Segment Open
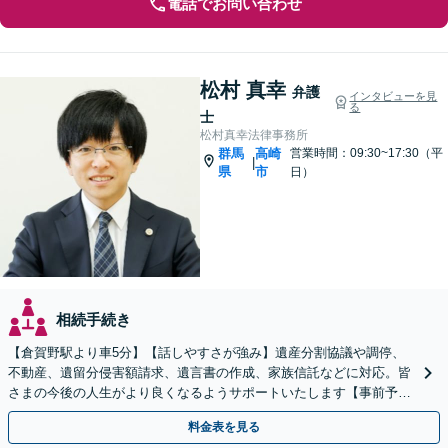
電話でお問い合わせ
松村 真幸
弁護
インタビューを見
る
士
松村真幸法律事務所
群馬
高崎
営業時間：09:30~17:30（平
|
県
市
日）
相続手続き
【倉賀野駅より車5分】【話しやすさが強み】遺産分割協議や調停、
不動産、遺留分侵害額請求、遺言書の作成、家族信託などに対応。皆
さまの今後の人生がより良くなるようサポートいたします【事前予約
で時間外面談可】【ビデオ面談可】【初回面談無料】
料金表を見る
Segment Closed
_Exercise brief_: Type the entries above out again exactly, with no pictures.

_Reply_:
電話でお問い合わせ
松村 真幸
弁護
インタビューを見
る
士
松村真幸法律事務所
群馬
高崎
営業時間：09:30~17:30（平
|
県
市
日）
相続手続き
【倉賀野駅より車5分】【話しやすさが強み】遺産分割協議や調停、
不動産、遺留分侵害額請求、遺言書の作成、家族信託などに対応。皆
さまの今後の人生がより良くなるようサポートいたします【事前予約
で時間外面談可】【ビデオ面談可】【初回面談無料】
料金表を見る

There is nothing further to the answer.